Yikes--OK...this response is largely MMS
UNrelated, but I had to say something.
You really don't have to put yourself through such extremes to get this Sugar
thing under control. I know my stuff about this and write and teach on the subject.
If you have issues with sugar as an addiction there are a few things you can do to bring it under control:
Start out by increasing dietary protein and naturally occurring fat and doing your best to eliminate simple and starchy carbs from your meals. ALWAYS (without exception) eat breakfast and make it PROTEIN based. No cereal, pancakes, waffles, toast, hash browns, fruit, etc. From there, whether you are hungry or not, eat just a bite of something protein/fat based every two hours during the day: 4 or 5 almonds, a teaspoon of almond butter, a cube of organic cheese, a thin slice of lunch meat, piece of jerky...etc. Avoid caffeine--as this sets up blood sugar swings, and never drink juice (except that one small dose with the MMS), sodas (even "diet") and keep alcohol to a minimum or eliminate entirely.

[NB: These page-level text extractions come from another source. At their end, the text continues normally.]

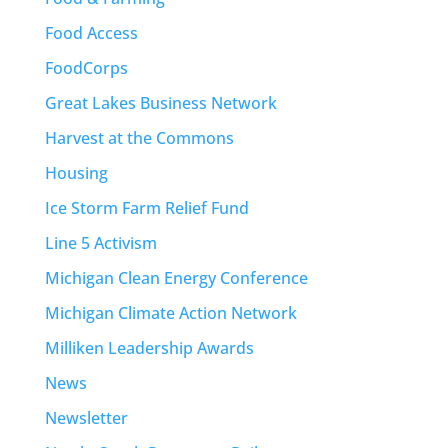
Food Access
FoodCorps
Great Lakes Business Network
Harvest at the Commons
Housing
Ice Storm Farm Relief Fund
Line 5 Activism
Michigan Clean Energy Conference
Michigan Climate Action Network
Milliken Leadership Awards
News
Newsletter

Now, if you're REALLY wanting to kill these cravings there is an herb called Gymnema sylvestre that can and WILL eliminate your taste for sugar, but only if you use it properly. It needs, first, to be taken in quantities sufficient to have a suppresant effect, which is minimally 4 grams per dose, but in your case it is more probable that 8 grams is what you'll need (from the extreme sound of things).....3 times per day. Furthermore, if you really want to end that love affair with that white junk, then get the liquid extract of gymnema and either drop or spray it on your tongue. This will effectively anesthetize your taste for sugar for up to 2 hours. Even C&H on your tongue will taste like sawdust. Keep the bottle handy in your purse, pocket, etc. and just keep at it.
Eventually your dietary changes will take over and once your blood sugar normalizes, so should the cravings. In the meantime, consider the Gymnema to be your "training wheels".
Overall, things that may help eliminate sugar cravings and restore insulin sensitivity include:
• Increasing dietary protein and fat (not trans-fat). This helps normalize blood sugar levels.
• Supplemental chromium. Chromium is a trace mineral essential to normalization of glucose metabolism. 200-400 mcg per day of chromium picolinate or GTF chromium is usually sufficient.
• Supplement with additional magnesium. Magnesium glycinate is the most preferred form, though ionic magnesium may work well, also. Supplement to bowel tolerance. For every research study implicating chromium deficiency in blood sugar regulation, there are two for magnesium.
• Adequate intake of omega-3 fatty acids (EPA/DHA--not flax oil). Getting adequate amounts of this vital nutrient often calms or eliminates carbohydrate cravings.
• L-Glutamine, an amino acid, can stop cravings for sweets, starches and alcohol instantly. Usually comes in 500mg capsules or powder and needs to be taken on an empty stomach for best effect. Start with lowest dose and increase as necessary. Can also be absorbed sublingually (sprinkled under the tongue) for a more immediate effect. Two to five grams (2,000-5,000 mg), or more may be necessary. Loose powders are widely available and quite palatable, if larger doses are needed. Your brain can use glutamine in lieu of glucose and this can curb cravings for sweets and alcohol nicely.
• Gymnema sylvestre – 4-8 grams, three times daily. Controls cravings for sweets and may help also restore insulin sensitivity.
• Eliminate the use of caffeine and other stimulants. Stimulants aggravate blood sugar problems and deplete important neurotransmitters, serotonin and nor- epinephrine.
. Either 5-HTP or L-Tryptophan can also help immensely. If you have sleep issues, L-tryptophan may work somewhat better. Start with one standard dosage capsule (50 mg of 5-HTP or 500 mg of L-tryptophan) capsule of either (not both), then if no effect within 1/2 to one hour increase by one incrementally (again, waiting inbetween) until improvement in mood/well being is noted.
• Seek to reduce or eliminate unnecessary use of over-the-counter and prescription medications. They ALL potentially promote insulin resistance.
• Stop smoking. Duh.
• Eliminate (or greatly reduce) the use of alcohol.
• Eliminate use of Aspartame
(‘Nutrasweet’) and other artificial sweeteners such as sucralose (‘Splenda’). Period.